The Morris W. Levy Elementary School, now known as the Levy Special Education Center, has a rich history that dates back to its opening in September 1952. The original school was located at 2001 East Stafford and was named in honor of Morris W. Levy, who was born in France in 1844 and came to Wichita in 1872.
Levy partnered with J.M. Steel in 1873, creating the Steele and Levy land office, and handled the real estate deals for William Greiffenstein. The trio advocated for making Douglas the main street in Wichita. He later joined Marshall Murdock, Kos Harris, and M.S. Niedelander on a trip to New York to convince the Missouri Pacific Railroad to come to Wichita, which they did.
Mr. Levy was a lawyer, Mason, member of the Independent Order of Odd Fellows, and an active participant in civic affairs. He served on the Wichita School Board for 12 years. Mr. Levy also founded the Wichita Library Association, was president of the Kansas Bankers Association, secretary of the Wichita Chamber of Commerce, a member of the Board of Directors of the Board of Trade, and treasurer of the Stock Association. He also served as president of the Wichita National Bank.
The original Morris W. Levy Elementary School was constructed in 1952.
In 1971, the Levy Elementary School stopped functioning as an elementary school, but the facility continued to be used for the education of students with special needs from kindergarten through 12th grade. As a result, the school was renamed the Levy Special Education Center.
In 1980, the Levy Special Education Center facility was constructed at a cost of $3.8 million. The building was designed to provide an educational setting for students with multiple disabilities, autism, and intellectual disabilities. The building has wider door openings, handrails in all hallways, and ADA compliant restrooms and drinking fountains, to meet the needs of its students.
The original building was razed, and the property was sold.

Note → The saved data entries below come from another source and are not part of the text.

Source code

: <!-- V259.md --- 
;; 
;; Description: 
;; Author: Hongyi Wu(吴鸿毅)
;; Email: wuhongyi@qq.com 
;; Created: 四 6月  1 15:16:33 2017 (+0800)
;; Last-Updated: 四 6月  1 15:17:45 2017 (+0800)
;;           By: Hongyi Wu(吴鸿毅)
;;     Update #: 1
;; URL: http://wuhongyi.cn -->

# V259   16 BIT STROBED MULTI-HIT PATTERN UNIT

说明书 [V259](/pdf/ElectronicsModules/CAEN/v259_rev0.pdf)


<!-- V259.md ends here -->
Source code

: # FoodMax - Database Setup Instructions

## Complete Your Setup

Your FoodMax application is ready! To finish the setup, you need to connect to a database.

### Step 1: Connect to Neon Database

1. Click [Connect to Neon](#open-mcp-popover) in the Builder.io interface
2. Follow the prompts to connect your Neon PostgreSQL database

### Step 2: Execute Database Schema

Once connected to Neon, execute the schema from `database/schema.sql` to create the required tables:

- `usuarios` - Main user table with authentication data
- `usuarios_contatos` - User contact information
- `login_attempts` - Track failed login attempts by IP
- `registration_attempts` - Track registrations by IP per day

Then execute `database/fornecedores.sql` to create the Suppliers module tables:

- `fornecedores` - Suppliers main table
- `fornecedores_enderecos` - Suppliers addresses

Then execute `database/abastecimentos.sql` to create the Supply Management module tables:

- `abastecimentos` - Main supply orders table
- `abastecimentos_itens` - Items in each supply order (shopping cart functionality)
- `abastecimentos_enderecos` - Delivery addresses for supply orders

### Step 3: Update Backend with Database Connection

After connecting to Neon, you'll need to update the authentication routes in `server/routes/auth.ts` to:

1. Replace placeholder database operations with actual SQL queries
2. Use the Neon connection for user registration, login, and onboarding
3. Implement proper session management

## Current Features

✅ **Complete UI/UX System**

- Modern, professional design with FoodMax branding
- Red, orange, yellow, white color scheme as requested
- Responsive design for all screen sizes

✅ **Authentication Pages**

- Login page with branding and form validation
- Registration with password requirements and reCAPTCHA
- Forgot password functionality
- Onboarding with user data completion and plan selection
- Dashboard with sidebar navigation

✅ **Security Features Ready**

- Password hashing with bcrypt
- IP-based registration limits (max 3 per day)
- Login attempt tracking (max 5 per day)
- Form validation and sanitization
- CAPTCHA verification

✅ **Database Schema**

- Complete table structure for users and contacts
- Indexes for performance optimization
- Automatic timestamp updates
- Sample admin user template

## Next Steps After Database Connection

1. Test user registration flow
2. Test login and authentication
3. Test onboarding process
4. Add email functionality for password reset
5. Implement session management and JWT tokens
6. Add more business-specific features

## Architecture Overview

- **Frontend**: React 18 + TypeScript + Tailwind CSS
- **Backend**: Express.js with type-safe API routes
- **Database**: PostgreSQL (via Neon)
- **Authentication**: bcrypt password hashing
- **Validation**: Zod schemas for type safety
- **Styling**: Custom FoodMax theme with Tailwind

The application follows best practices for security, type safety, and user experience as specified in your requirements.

The Levy Special Education Center expanded in 2001 with the addition of 22 classrooms. The school also has a gym for adapted P.E. and a hydro-therapy pool, a Life Skills area with cooking and laundry facilities, a music room, library, vocational training center, two health rooms, and a cafeteria.
Morris W. Levy was a prominent figure in Wichita’s early history, and his contributions to the city are still remembered today. Levy Street, which was named after him, was changed to Mt. Vernon by the city commission in July 1953.
Levy also played a role in creating the town of Colwich.
Levy’s wife, Sarah Kohn Levy, died in New York City in 1933 at the age of 77. Morris W. Levy died on July 11, 1929, at the age of 85. I really make an effort to get the gravesite pictures, but I could not find any information on the burial of this couple.
He was remembered by attorney, Kos Harris as the greatest pioneer Wichita ever had, “a man who built Wichita and carried his battles for the city’s growth before the financial leaders of the East. Mr. Levy’s accomplishments made him the city’s outstanding man… and he should have been called the father of the Wichita packing industry.”